The cost of capital is the rate of return that investors require to invest in a firm.
Elements of the cost of capital
Investment can be funded with equity capital and / or debt capital. Therefore the cost of capital is a weighted average of the returns on equity and on debt.
The weights represent the relative importance of equity and debt in the regulated firm’s capital structure.
The regulated firm and the cost of capital
Where a regulator sets prices (for businesses with market power), the regulator typically has to specify ‘an allowed cost of capital or rate of return on capital’.
What happens if the cost of capital is set too high/too low?

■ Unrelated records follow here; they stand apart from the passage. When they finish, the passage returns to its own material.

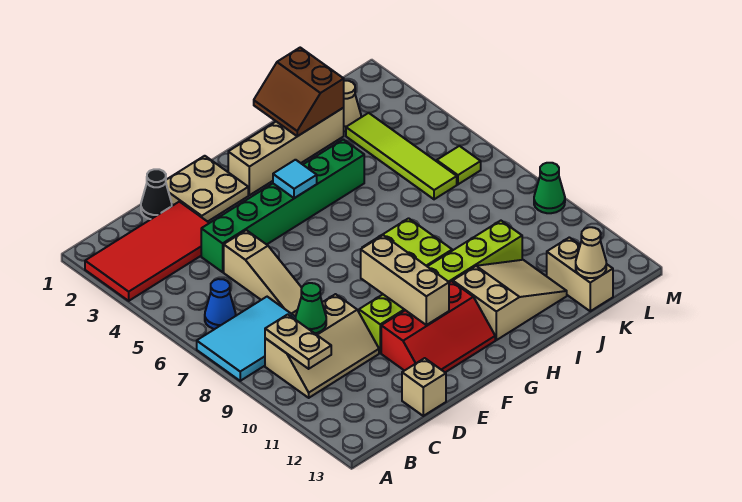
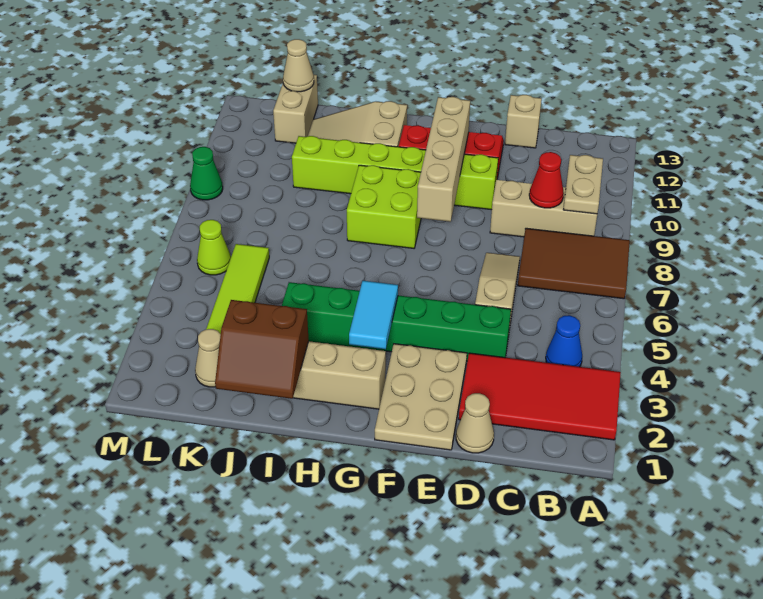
cyan 2x3 tile [197,297,296,381] -> brown 2x3 tile [518,228,630,299]
blue 1x1 cone [205,279,236,329] -> blue 1x1 cone moved to [546,315,582,367]
green 1x1 cone [295,283,326,333] -> red 1x1 cone [529,152,564,208]
black 1x1 cone [141,169,172,219] -> tan 1x1 cone [456,393,494,453]
tan 2x2 plate [166,156,248,222] -> tan 2x3 plate [375,344,467,450]
tan 1x3 brick [361,235,449,325] -> tan 1x4 brick [417,97,470,222]
cyan 1x1 tile [273,160,317,198] -> cyan 1x2 tile [349,281,398,349]
brown 2x2 slope [254,48,344,136] -> brown 2x2 slope turned to [215,300,309,399]
lime 1x1 tile [437,146,481,184] -> lime 1x1 cone [197,220,231,275]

If the cost of capital is set too high for a regulated firm then profits will be higher than required to ensure appropriate investment occurs and final prices to customers will be too high.
If the cost of capital is set too low investors in the regulated firm may be attracted to other investment opportunities and investment in the regulated firm can decline.
The QCA has reviewed its cost of capital methodology for regulated businesses.
As part of this review, the QCA released discussion papers covering various aspects of the cost of capital for public comment. The QCA has released decision papers on the cost of capital related to:
- market parameters – risk-free rate, market risk premium and gamma
- benchmark cost of debt estimation methodology
- trailing average cost of debt.
Forms of regulation can be thought of as the different types of regulation, or regulatory controls, applied to the regulated firm in setting its allowed revenue or prices.
Examples of forms of regulation include:
- price caps
- revenue caps
- average cost pricing
- menu regulation
- ancillary mechanisms, such as cost pass-throughs and unders and overs accounts.
The form of regulation affects incentives for efficient operation and how risk is allocated to regulated firms.
We have investigated the implications of the form of regulation on efficiency, cost forecasts and the risk allocated to regulated firms.
We have developed general pricing principles to apply to regulated monopoly activities.
Pricing principles are used to guide our decisions on the level and structure of prices for the monopoly activities we regulate.
It is important that regulated firms know about the QCA’s broad principles and regulatory processes – certainty about the regulatory context helps the regulated firms and their customers when they make planning and operational decisions.